©P. Pigeyre
Dans un entretien accordé à La Tribune, Jean-Paul Dubreuil, président du groupe éponyme, et Marc Rochet, vice-président du conseil d’administration d’Air Caraïbes et président de French Bee, tablent sur une reprise progressive des deux compagnies en juin, sauf prolongation de l’épidémie.
Alors que French Bee a déjà suspendu sa desserte de San Francisco et Papeete, les deux compagnies du groupe Dubreuil vont suspendre toutes leurs autres lignes à partir du 28 mars. Mais déjà, les deux dirigeants pensent à la reprise, qu’ils prédisent début juin de manière progressive, en prenant en compte une marge de deux à trois semaines en cas de prolongation de l’épidémie . Elles commenceront par le cœur du réseau : les Antilles et la Guyane pour Air Caraïbes, et La Réunion pour French Bee.

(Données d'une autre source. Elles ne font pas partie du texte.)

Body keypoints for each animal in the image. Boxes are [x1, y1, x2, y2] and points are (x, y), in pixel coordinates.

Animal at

La reprise de San Francisco par French Bee aura quant à elle lieu au courant de l’été. Concernant le Paris – New York que French Bee devait inaugurer en juin, son ouverture n’est pas remise en cause mais aura lieu après la date prévue du 10 juin. Enfin, les lignes plus touristiques et portées par les tours opérateurs, comme Cuba ou Punta Cana en République dominicaine, devraient « redémarrer plus tard », en raison des grandes difficultés rencontrées par les voyagistes, précise La Tribune.
Papeete : « une route complexe (…) durement touchée »

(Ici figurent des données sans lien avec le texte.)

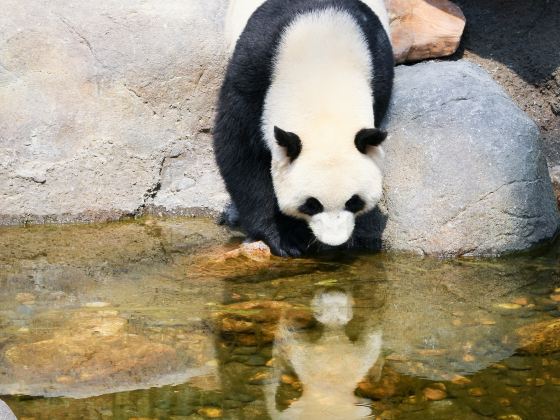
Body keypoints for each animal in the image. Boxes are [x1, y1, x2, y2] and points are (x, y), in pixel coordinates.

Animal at [214, 0, 394, 256]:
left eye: (353, 201)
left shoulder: (378, 70)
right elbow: (239, 150)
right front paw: (282, 237)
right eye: (311, 205)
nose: (334, 241)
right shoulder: (254, 70)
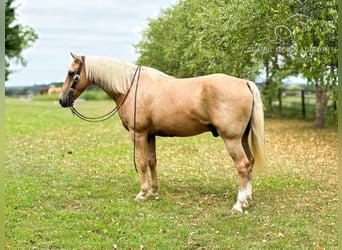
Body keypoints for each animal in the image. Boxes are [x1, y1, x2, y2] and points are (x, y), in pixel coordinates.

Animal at [60, 52, 266, 213]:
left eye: (72, 73)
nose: (62, 100)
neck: (130, 88)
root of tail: (244, 83)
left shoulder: (138, 134)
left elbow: (142, 163)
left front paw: (142, 193)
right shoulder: (150, 135)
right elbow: (152, 161)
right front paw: (153, 191)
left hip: (232, 139)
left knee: (242, 165)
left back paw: (238, 205)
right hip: (242, 138)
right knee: (250, 162)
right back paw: (246, 200)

Reste une incertitude : la ligne vers Tahiti-Faa’a (Papeete), incertaine. « Nous ne savons pas encore où la placer dans ce dispositif. C’est une route complexe qui a été la plus durement touchée », regrette Marc Rochet. De son côté, Jean-Paul Dubreuil espère une totale remise en service de ses 14 gros-porteurs (Air Caraïbes et French Bee) d’ici la fin de l’année. Et pour supporter économiquement cette mise sous cloche, les deux dirigeants ne paraissent pas inquiets.

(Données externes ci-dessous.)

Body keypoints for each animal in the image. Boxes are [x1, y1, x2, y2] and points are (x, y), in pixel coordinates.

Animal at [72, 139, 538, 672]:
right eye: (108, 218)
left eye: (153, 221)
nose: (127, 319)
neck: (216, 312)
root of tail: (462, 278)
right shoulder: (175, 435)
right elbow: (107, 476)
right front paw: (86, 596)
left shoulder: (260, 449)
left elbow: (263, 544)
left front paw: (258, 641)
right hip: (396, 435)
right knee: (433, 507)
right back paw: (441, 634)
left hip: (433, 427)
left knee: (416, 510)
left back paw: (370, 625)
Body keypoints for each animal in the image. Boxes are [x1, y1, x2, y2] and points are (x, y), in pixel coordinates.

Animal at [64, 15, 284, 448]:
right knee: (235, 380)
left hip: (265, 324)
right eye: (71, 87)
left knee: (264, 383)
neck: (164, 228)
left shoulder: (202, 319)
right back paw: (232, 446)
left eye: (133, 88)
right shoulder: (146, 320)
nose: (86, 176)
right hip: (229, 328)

L’association internationale du transport aérien (IATA) estiment que bon nombre de compagnies n’ont que deux mois de trésoreries devant elles. Ce qui ne serait pas le cas pour le groupe Dubreuil. « Nous abordons la crise en pleine forme », assure Jean-Paul Dubreuil. « Nous avons réalisé en 2019 un chiffre d’affaires d’environ 700 millions d’euros et une marge opérationnelle de 5%, malgré la hausse de la facture carburant et du dollar. Et les résultats des deux premiers mois de 2020 ont été meilleurs que prévu ».
« Même s’il n’en pas besoin, le groupe Dubreuil a levé 100 millions d’euros pour avoir de l’eau sous la quille. Notre pôle aérien dispose d’une trésorerie de 250 millions d’euros dans laquelle nous ne comptons pas puiser pendant cette période, car les dépenses vont être à peu près compensées par le résultat enregistré du 1er janvier au 15 mars 2020 », ajoute-t-il. Jean-Paul Dubreuil compte donc sur les résultats du premier trimestre pour couvrir « un volume de dépenses net relativement limité ». Les charges du groupe sont également amorties par la prise en charge par l’État du chômage partiel et le report des cotisations sociales.
Aide de l’État à Air France : « pas logique sur le plan concurrentiel »
« Nous n’allons pas nous lamenter. L’État a fait son devoir sur la partie charges salariales. Il faut que les entreprises prennent la main et ne se laissent pas aller à la sinistrose. On ne veut pas attendre la manne étatique du sauveur », insiste encore Jean-Paul Dubreuil. « Une crise se traduit par un rebond, et nous voulons être prêts pour cette phase. Nous allons travailler sur la reconquête de nos marchés à l’orée de l’été ». Bénéficiaire chaque année, Dubreuil espère même être « un peu positif » pour l’année 2020.
En revanche, les deux dirigeants voient d’un mauvais œil l’aide que l’État prévoit d’accorder à Air France, dont il est actionnaire à 14,3%. On parle là d’une aide autre que la prise en charge du chômage partiel et le report des cotisations salariales. « Ce n’est pas très logique sur le plan concurrentiel. Pourquoi une compagnie plutôt qu’une autre bénéficierait de la manne de l’État qui leur permet d’avoir une position beaucoup plus laxiste que la nôtre car elle entretient l’idée que l’État viendra toujours à son secours ? », s’interroge Jean-Paul Dubreuil.